Miami Herald
Dec. 19 1966
Extortion Verdict Is ‘Not
Guilty’
By Robert Reno
Herald Staff Writer
Dr. Orlando Bosch Avila, controversial leader of one of the most militant Cuban exile groups, was found innocent Sunday of trying to extort $21,000 from other exiles under threats of death.
A Federal Court jury took nearly eight hours to return the verdict. The trial before Judge Charles B. Fulton lasted seven days.
Marcelino Garcia Jimenez, an official of the Insurrectional Revolutionary Recovery Movement which Bosch heads, was also acquitted.
Assistant U.S. Attorney James Matthews charged that the pair made repeated threats by mail and phone including a call to Mrs. Elizabeth Mendoza promising that her husband would be tied to a chair and burned alive if he didn’t come up with cash.
An FBI typewriter expert testified that one of the letters was written on a typewriter found in Bosch’s medical office.
Bosch has frequently boasted -- over official U.S. doubts -- that the MIRR has been responsible for numerous raids on Cuba. Last year he declared a “shipping war” against vessels of nations trading with Cuba and claimed his “frogmen” have bombed ships in several Latin American Ports.
In the U.S. he has been in frequent scrapes with federal and local officials in connection with illegal transportation of bombs.
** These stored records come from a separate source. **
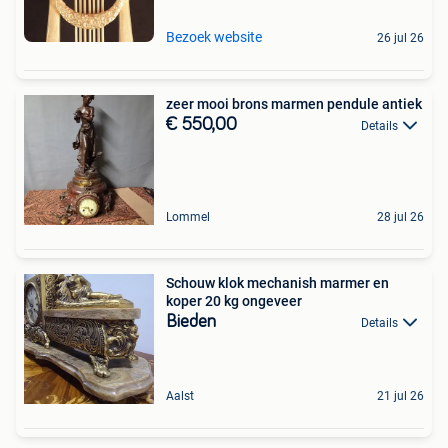
Bezoek website
26 jul 26
zeer mooi brons marmen pendule antiek
€ 550,00
Details
Lommel
28 jul 26
Schouw klok mechanish marmer en
koper 20 kg ongeveer
Bieden
Details
Aalst
21 jul 26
He and Garcia took the stand Saturday to deny making the threats. Bosch brought a microphone and some wires to the witness stand and claimed they had been hidden in MIRR headquarters by U.S. agents last year.
He said he has frequently solicited funds from wealthy exiles but denied ever using threats to obtain donations for the MIRR.
Bosch, a former lieutenant of Premier Fidel Castro who broke with the Cuban leader, said after the verdict that the trial was “entirely political” and pledged to continue his raids on Cuba.